The Cricut Explore as a CNC machine for Model Railroads
Shortly I'm going to give you a pretty good review of the Cricut Explore. But first I wanted to give everybody the heads up that I'm experimenting with now and I have a couple first impressions.
1. To use this machine you need to know how to make .svg graphics with alpha transparency. There are lots of programs that do this nicely and I haven't really picked a favorite yet.
2. The thinner the sheet of plastic you are using the more accurate cut you will get. This opens up a whole realm of possibilities that haven't been practical in the past. I'm especially interested in trying paper thin sheets to use as rounded sheet metal.

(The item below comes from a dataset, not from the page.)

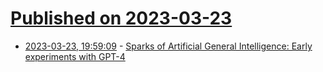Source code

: # [Published on 2023-03-23](index.md)

* [2023-03-23, 19:59:09](https://lobste.rs/s/w7zmi0/sparks_artificial_general_intelligence) - [Sparks of Artificial General Intelligence: Early experiments with GPT-4](https://arxiv.org/pdf/2303.12712.pdf)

3. The combination of parts to make an assembly is really exciting. Recently I mentioned a project where I'm placing an MP15DC cab on an Athearn DD40 to make a huge switcher. I'm going to add 2 details that I'll make with the Cricut - a Commander's Independent Thermal Viewer at the front of the locomotive just like the kind found on tanks and a massive illumination system like the kind found on fishing boats. It might look crazy, but it will be fun.
The Cricut Explore opens a whole new world of kitbashing possibilities. I know that many projects take far too long to complete solely because the fabrication of accurate parts is such a daunting task.
On my first try, I made a set of parts to restore the pilots on the front and rear of an FP40 that I've been working on. It was simple. Plus, the pattern is saved in my library and I can do it all over again whenever I need to.